In Stride with Sports Medicine

Research suggests concussed athletes may return too soon

Published in the April 2008 issue of BioMechanics

by Jordana Bieze Foster


Current discussions of return-to-play criteria for athletes recovering from concussion tend to revolve around neuropsychological testing. But research from the University of Oregon suggests that such criteria should also take into account dynamic motor tasks, which may remain impaired even after neuropsychological measures have returned to pre-injury levels.

“Motor stability, particularly balance control when attention is divided, can be impaired for up to one month following what is sometimes considered to be a mild concussion,” said Li-Shan Chou, PhD, associate professor of human physiology at the university and senior author of the study, which was published January 31 in the online version of Medical Engineering and Physics. “Hence, neuropsychological assessments alone may not be adequate to detect lingering insufficiencies in motor function that could influence sports performance and vulnerability to further injury.”

Chou and colleagues also found that athletes who participate in contact sports were more likely to demonstrate impaired gait and balance than non-athletes, even in cases where the athletes had not been diagnosed with concussion—suggesting that head trauma may be affecting athletes' motor skills long before symptoms of concussion become evident.

“It is possible that diagnosed concussions as well as repeated exposure to sub-concussive blows in the non-concussed and concussed athlete groups decreased the ability of these individuals to control their sway during gait,” Chou said.

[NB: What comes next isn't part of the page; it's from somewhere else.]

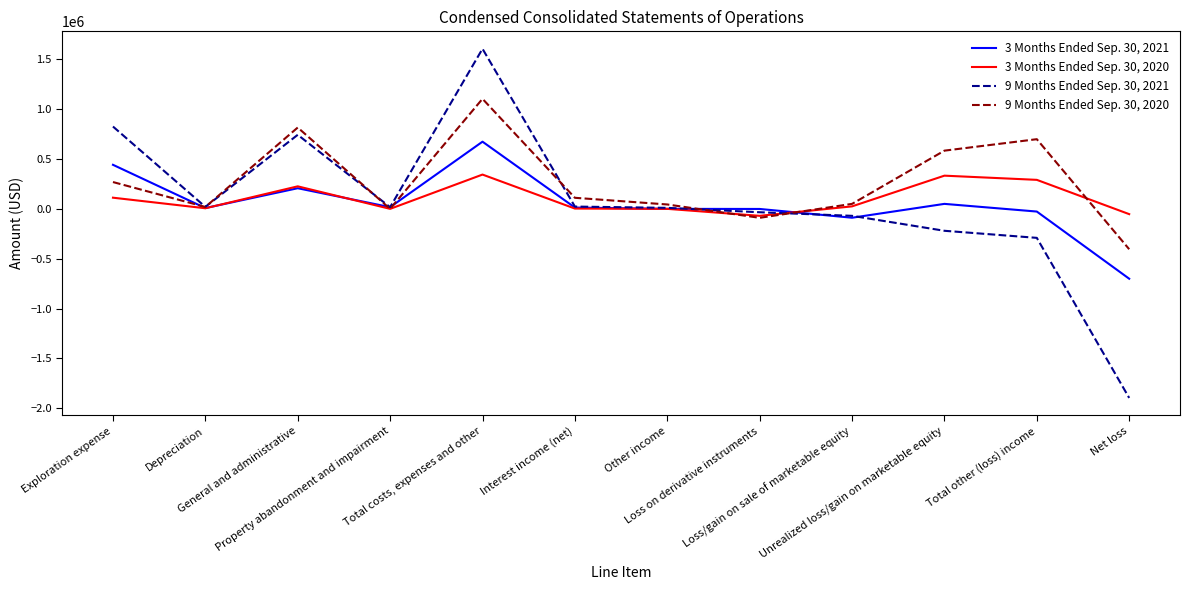

Between Property abandonment and impairment and Total costs, expenses and other, which series saw the biggest shift?

9 Months Ended Sep. 30, 2021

The researchers analyzed 28 concussed individuals and 28 matched controls; half of the subjects in each group were NCAA Division 1 or university club level athletes who played football, rugby, or lacrosse. The gait stability protocol required the subjects to walk along a 10 meter walkway at a self-selected speed, while investigators measured whole-body center of mass displacement and velocity as well as gait velocity, under single- and dual-task conditions. Testing was done 48 hours after injury, and again at five, 14 and 28 days post-concussion.

The investigators found clearly different gait stability patterns, in both the frontal and sagittal planes, that differentiated athletes from non-athletes, regardless of concussion status. Athletes demonstrated significantly greater sway excursion, faster sway velocity, slower gait velocity, and a smaller amount of separation between center of mass and center of pressure separation before each step. These differences were more pronounced under the dual-task condition than the single task condition, and persisted for the 28-day duration of the study.

In an earlier study, published in the December issue of the British Journal of Sports Medicine, the same researchers found that neuropsychological measures initially differentiated 29 concussed subjects from non-injured matched controls, but had resolved in most cases by day 14 and in all cases by day 28 after injury. By contrast, medial-lateral displacement during the dual-task condition remained significantly higher for the concussion group than the non-injured group at 28 days, although there was no significant between-group difference for the single-task condition.

The University of Oregon findings are particularly interesting in light of previous research suggesting that postural stability, as measured using the Sensory Organization Test in conjunction with NeuroCom balance testing devices, tends to resolve within three or four days following concussion—much sooner than neuropsychological measures. Compounding the issue is the fact that, because of the multifactorial nature of concussion and its manifestations, not all concussed athletes demonstrate postural stability impairments.

Investigators from the University of North Carolina at Chapel Hill, however, reported in a September 2006 Journal of Athletic Training study that nonlinear dynamics could be used to identify persistent postural control deficits in concussed athletes—even those who did not appear to be unstable.

The researchers analyzed 29 athletes who had sustained concussions while playing football, soccer, lacrosse or field hockey. Sixteen subjects, whose equilibrium scores (a composite of SOT test results) at 48 hours after injury were no more than 5% below their preseason scores, were classified as “steady”; 13 were classified as “unsteady.”

As expected, equilibrium scores returned to near preseason levels within 48 to 96 hours post-injury in the unsteady group. However, approximate entropy (a nonlinear dynamics estimate of the randomness of COP data) measures indicated that COP displacement in the medial-lateral direction was significantly less random following injury in all subjects, steady or unsteady, and that this significant difference was maintained at 96 hours post-injury—even after equilibrium scores had resolved.

“Approximate entropy is detecting something we can't see very well with our eyes. Just because these athletes look steady, doesn't mean all is entirely normal,” said Jim T. Cavanaugh, PhD, first author of the study, who is now an assistant professor of physical therapy at the University of New England in Portland, ME. “It's one more reason to be conservative with the decision to return these athletes to the field.”